Stored entries
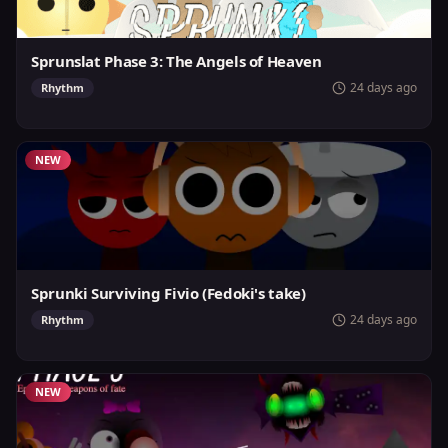
Sprunslat Phase 3: The Angels of Heaven
24 days ago
Rhythm
NEW
Sprunki Surviving Fivio (Fedoki's take)
24 days ago
Rhythm
NEW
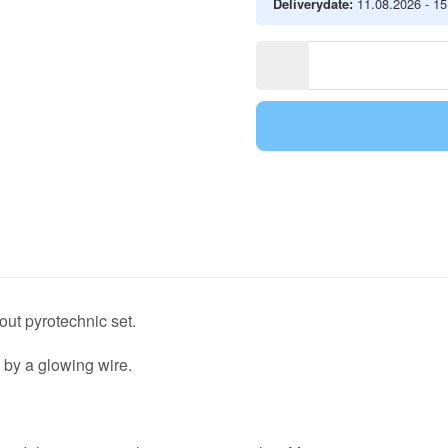
Deliverydate:
11.08.2026 - 1
out pyrotechnic set.
ed by a glowing wire.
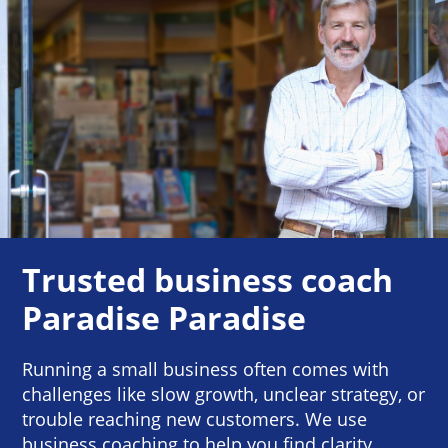
Trusted business coach
Paradise Paradise
Running a small business often comes with
challenges like slow growth, unclear strategy, or
trouble reaching new customers. We use
business coaching to help you find clarity,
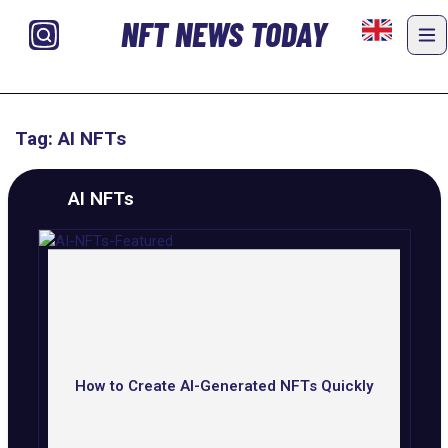
NFT NEWS TODAY
Tag: AI NFTs
AI NFTs
How to Create AI-Generated NFTs Quickly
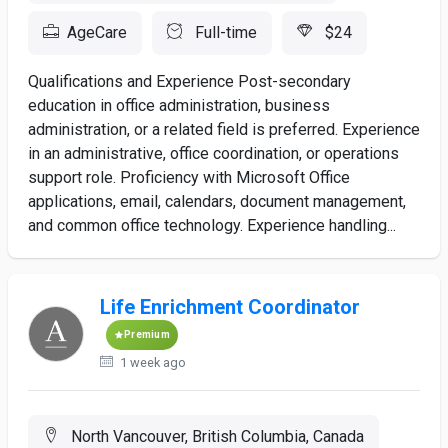
AgeCare
Full-time
$24
Qualifications and Experience Post-secondary
education in office administration, business
administration, or a related field is preferred. Experience
in an administrative, office coordination, or operations
support role. Proficiency with Microsoft Office
applications, email, calendars, document management,
and common office technology. Experience handling...
Life Enrichment Coordinator
Premium
1 week ago
North Vancouver, British Columbia, Canada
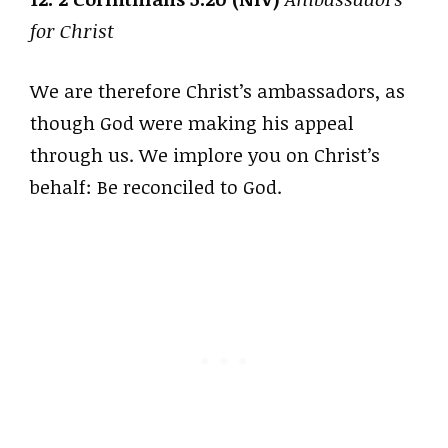
for Christ
We are therefore Christ’s ambassadors, as
though God were making his appeal
through us. We implore you on Christ’s
behalf: Be reconciled to God.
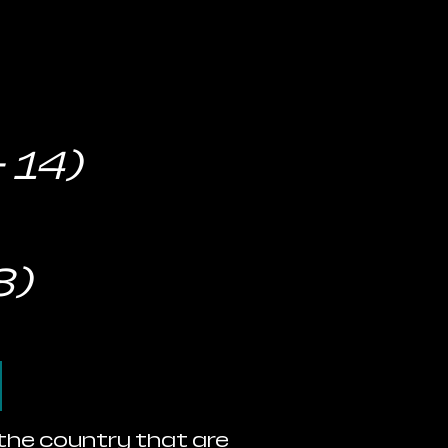
 14)
8)
d
 the country that are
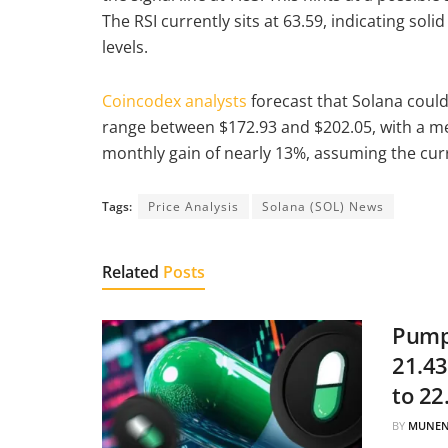
The RSI currently sits at 63.59, indicating sol
levels.
Coincodex analysts
forecast that Solana could
range between $172.93 and $202.05, with a me
monthly gain of nearly 13%, assuming the cur
Tags:
Price Analysis
Solana (SOL) News
Related
Posts
Pump.
21.43
to 22
BY
MUNEN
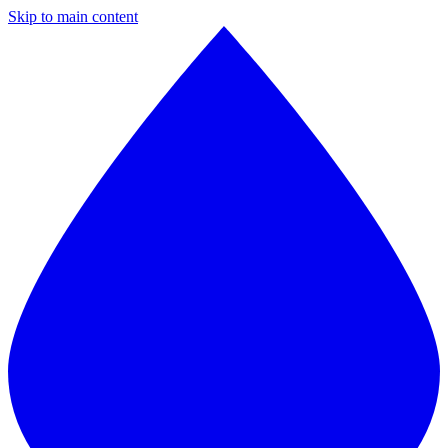
Skip to main content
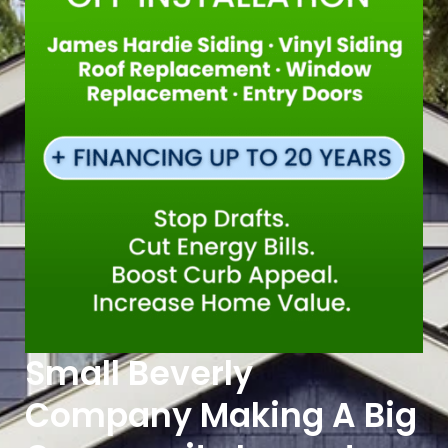
Small Beverly
Company Making A Big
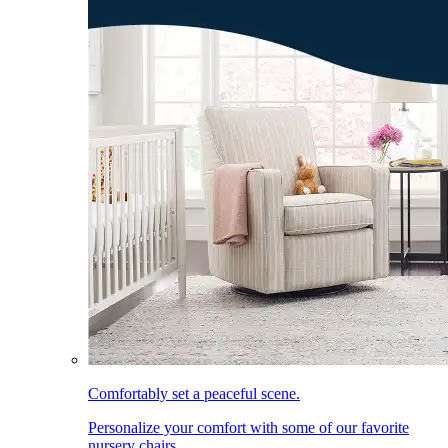
Comfortably set a peaceful scene.
Personalize your comfort with some of our favorite
nursery chairs.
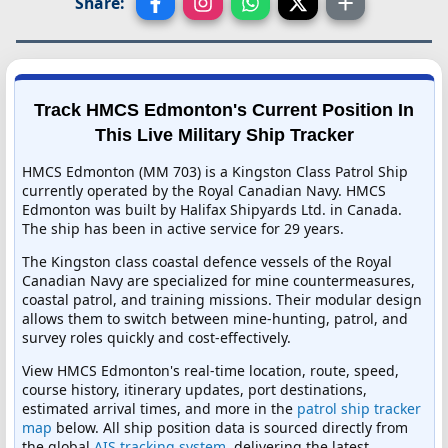
Share:
Track HMCS Edmonton's Current Position In
This Live Military Ship Tracker
HMCS Edmonton (MM 703) is a Kingston Class Patrol Ship
currently operated by the Royal Canadian Navy. HMCS
Edmonton was built by Halifax Shipyards Ltd. in Canada.
The ship has been in active service for 29 years.
The Kingston class coastal defence vessels of the Royal
Canadian Navy are specialized for mine countermeasures,
coastal patrol, and training missions. Their modular design
allows them to switch between mine-hunting, patrol, and
survey roles quickly and cost-effectively.
View HMCS Edmonton's real-time location, route, speed,
course history, itinerary updates, port destinations,
estimated arrival times, and more in the
patrol ship tracker
map
below. All ship position data is sourced directly from
the global
AIS tracking system
, delivering the latest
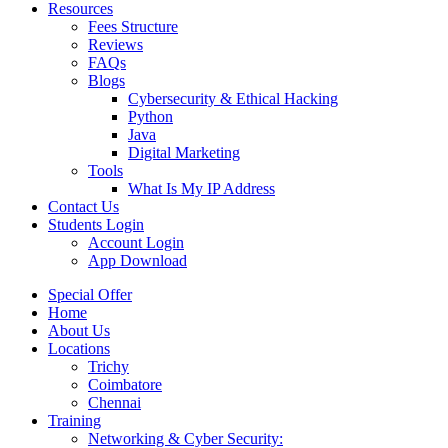
Resources
Fees Structure
Reviews
FAQs
Blogs
Cybersecurity & Ethical Hacking
Python
Java
Digital Marketing
Tools
What Is My IP Address
Contact Us
Students Login
Account Login
App Download
Special Offer
Home
About Us
Locations
Trichy
Coimbatore
Chennai
Training
Networking & Cyber Security:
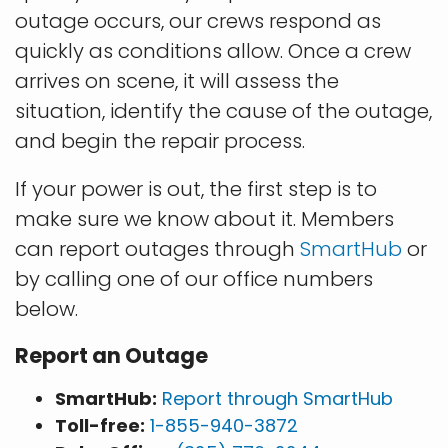
outage occurs, our crews respond as
quickly as conditions allow. Once a crew
arrives on scene, it will assess the
situation, identify the cause of the outage,
and begin the repair process.
If your power is out, the first step is to
make sure we know about it. Members
can report outages through
SmartHub
or
by calling one of our office numbers
below.
Report an Outage
SmartHub:
Report through SmartHub
Toll-free:
1-855-940-3872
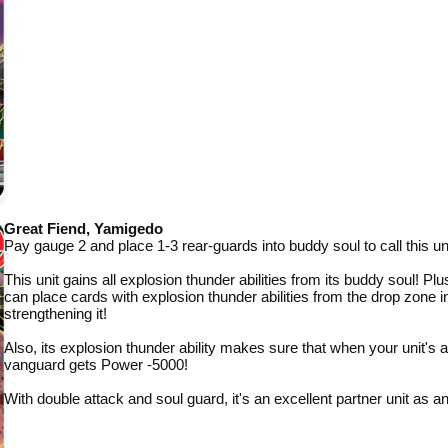
Great Fiend, Yamigedo
Pay gauge 2 and place 1-3
rear-guards into buddy soul to call this uni
This unit gains all explosion thunder abilities from its buddy soul! Pl
can place cards with explosion thunder abilities from the drop zone i
strengthening it!
Also, its explosion thunder ability makes sure that when your unit's a
vanguard gets Power -5000!
With double attack and soul guard, it's an excellent partner unit as an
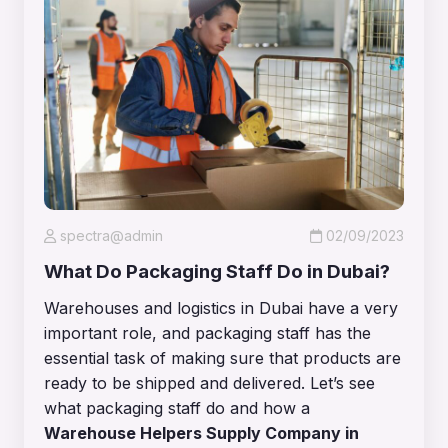
spectra@admin
02/09/2023
What Do Packaging Staff Do in Dubai?
Warehouses and logistics in Dubai have a very
important role, and packaging staff has the
essential task of making sure that products are
ready to be shipped and delivered. Let’s see
what packaging staff do and how a
Warehouse Helpers Supply Company in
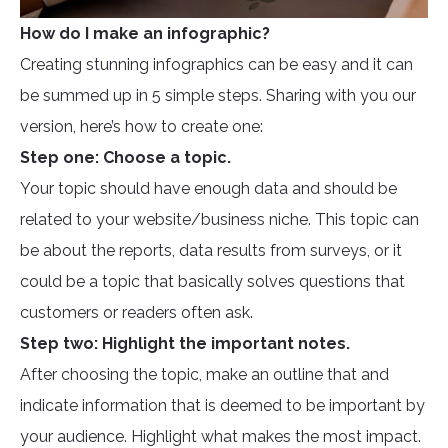
How do I make an infographic?
Creating stunning infographics can be easy and it can
be summed up in 5 simple steps. Sharing with you our
version, here’s how to create one:
Step one: Choose a topic.
Your topic should have enough data and should be
related to your website/business niche. This topic can
be about the reports, data results from surveys, or it
could be a topic that basically solves questions that
customers or readers often ask.
Step two: Highlight the important notes.
After choosing the topic, make an outline that and
indicate information that is deemed to be important by
your audience. Highlight what makes the most impact.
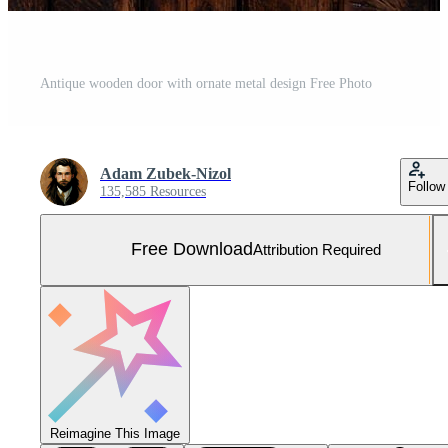
Antique wooden door with ornate metal design Free Photo
Adam Zubek-Nizol
Follow
135,585 Resources
Free Download
Attribution Required
Reimagine This Image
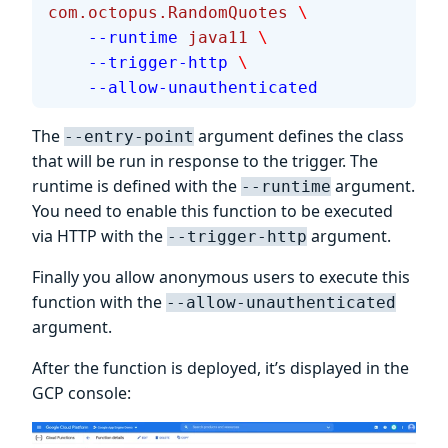
com.octopus.RandomQuotes
 \
    --runtime
 java11
 \
    --trigger-http
 \
    --allow-unauthenticated
The
argument defines the class
--entry-point
that will be run in response to the trigger. The
runtime is defined with the
argument.
--runtime
You need to enable this function to be executed
via HTTP with the
argument.
--trigger-http
Finally you allow anonymous users to execute this
function with the
--allow-unauthenticated
argument.
After the function is deployed, it’s displayed in the
GCP console:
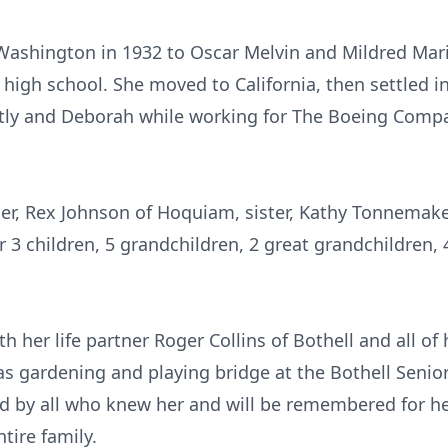
Washington in 1932 to Oscar Melvin and Mildred Mar
d high school. She moved to California, then settled
dtly and Deborah while working for The Boeing Compan
ther, Rex Johnson of Hoquiam, sister, Kathy Tonnemak
 3 children, 5 grandchildren, 2 great grandchildren, 
h her life partner Roger Collins of Bothell and all of
as gardening and playing bridge at the Bothell Senio
ed by all who knew her and will be remembered for h
tire family.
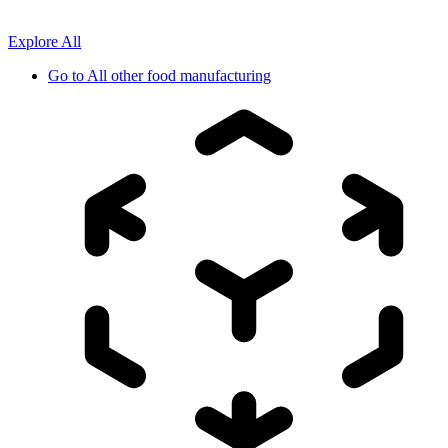
Explore All
Go to
All other food manufacturing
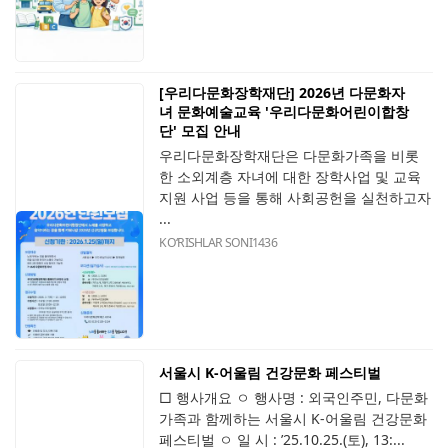
[우리다문화장학재단] 2026년 다문화자
녀 문화예술교육 '우리다문화어린이합창
단' 모집 안내
우리다문화장학재단은 다문화가족을 비롯
한 소외계층 자녀에 대한 장학사업 및 교육
지원 사업 등을 통해 사회공헌을 실천하고자
...
KOʻRISHLAR SONI
1436
서울시 K-어울림 건강문화 페스티벌
□ 행사개요 ㅇ 행사명 : 외국인주민, 다문화
가족과 함께하는 서울시 K-어울림 건강문화
페스티벌 ㅇ 일 시 : ’25.10.25.(토), 13:...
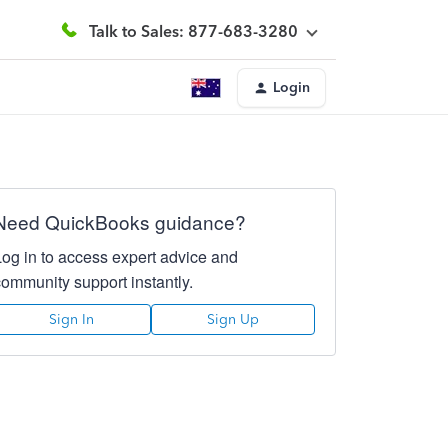
Talk to Sales: 877-683-3280
Login
Need QuickBooks guidance?
Log in to access expert advice and
community support instantly.
Sign In
Sign Up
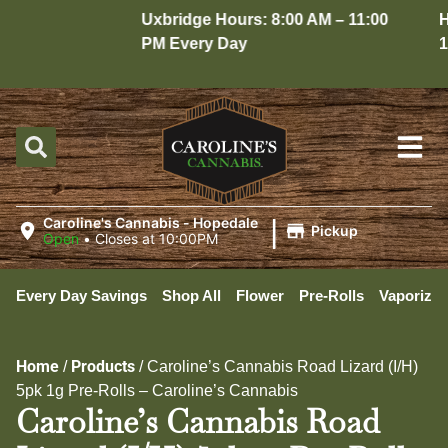
Uxbridge Hours: 8:00 AM – 11:00
Hop
PM Every Day
10:
|
Caroline's Cannabis - Hopedale
Pickup
Open
•
Closes at 10:00PM
Every Day Savings
Shop All
Flower
Pre-Rolls
Vaporizer
Home
Products
/
/
Caroline’s Cannabis Road Lizard (I/H)
5pk 1g Pre-Rolls – Caroline’s Cannabis
Caroline’s Cannabis Road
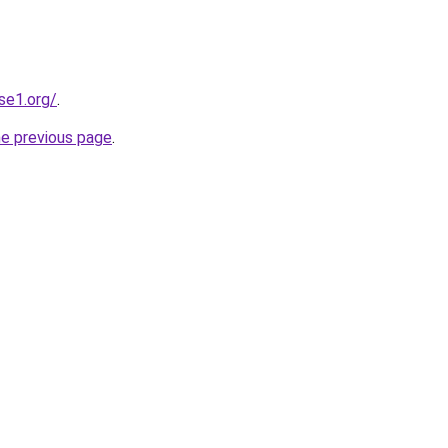
se1.org/
.
he previous page
.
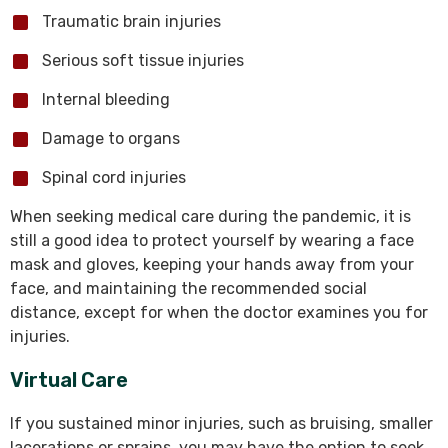
Traumatic brain injuries
Serious soft tissue injuries
Internal bleeding
Damage to organs
Spinal cord injuries
When seeking medical care during the pandemic, it is
still a good idea to protect yourself by wearing a face
mask and gloves, keeping your hands away from your
face, and maintaining the recommended social
distance, except for when the doctor examines you for
injuries.
Virtual Care
If you sustained minor injuries, such as bruising, smaller
lacerations or sprains, you may have the option to seek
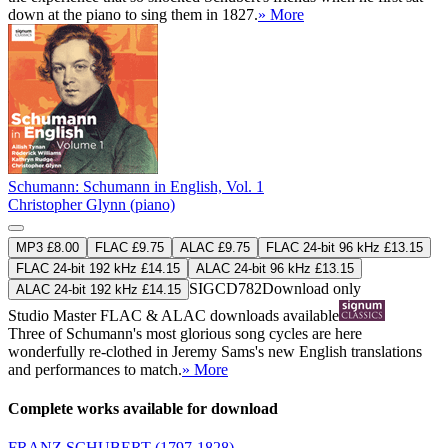
down at the piano to sing them in 1827.
» More
Schumann: Schumann in English, Vol. 1
Christopher Glynn (piano)
MP3 £8.00
FLAC £9.75
ALAC £9.75
FLAC 24-bit 96 kHz £13.15
FLAC 24-bit 192 kHz £14.15
ALAC 24-bit 96 kHz £13.15
SIGCD782
Download only
ALAC 24-bit 192 kHz £14.15
Studio Master
FLAC
&
ALAC
downloads available
Three of Schumann's most glorious song cycles are here
wonderfully re-clothed in Jeremy Sams's new English translations
and performances to match.
» More
Complete works available for download
FRANZ SCHUBERT
(1797-1828)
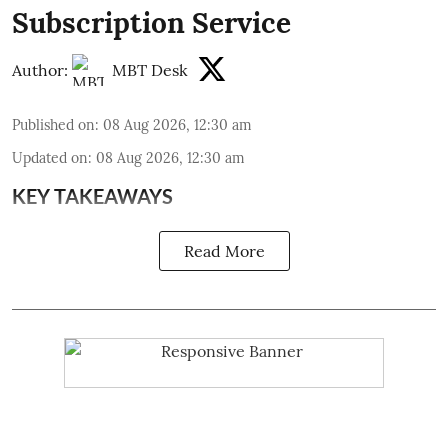
Subscription Service
Author:
MBT Desk
Published on
:
08 Aug 2026, 12:30 am
Updated on
:
08 Aug 2026, 12:30 am
KEY TAKEAWAYS
Read More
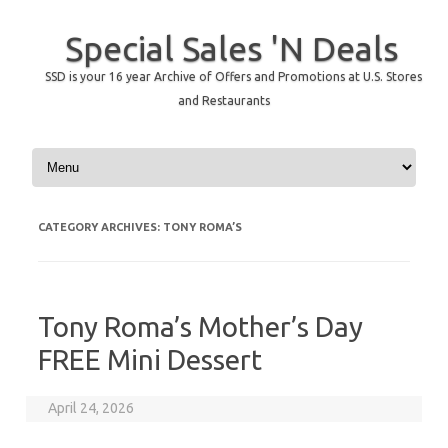
Special Sales 'N Deals
SSD is your 16 year Archive of Offers and Promotions at U.S. Stores
and Restaurants
Skip to content
CATEGORY ARCHIVES:
TONY ROMA’S
Tony Roma’s Mother’s Day
FREE Mini Dessert
April 24, 2026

> _EXERCISE DIRECTIONS_: Lines from the one with "Subscription Service" through the final line of the records are the whole answer; print them exactly, minus any pictures.

> _WRITTEN RESPONSE_:
Subscription Service
Author:
MBT Desk
Published on
:
08 Aug 2026, 12:30 am
Updated on
:
08 Aug 2026, 12:30 am
KEY TAKEAWAYS
Read More
Special Sales 'N Deals
SSD is your 16 year Archive of Offers and Promotions at U.S. Stores
and Restaurants
Skip to content
CATEGORY ARCHIVES:
TONY ROMA’S
Tony Roma’s Mother’s Day
FREE Mini Dessert
April 24, 2026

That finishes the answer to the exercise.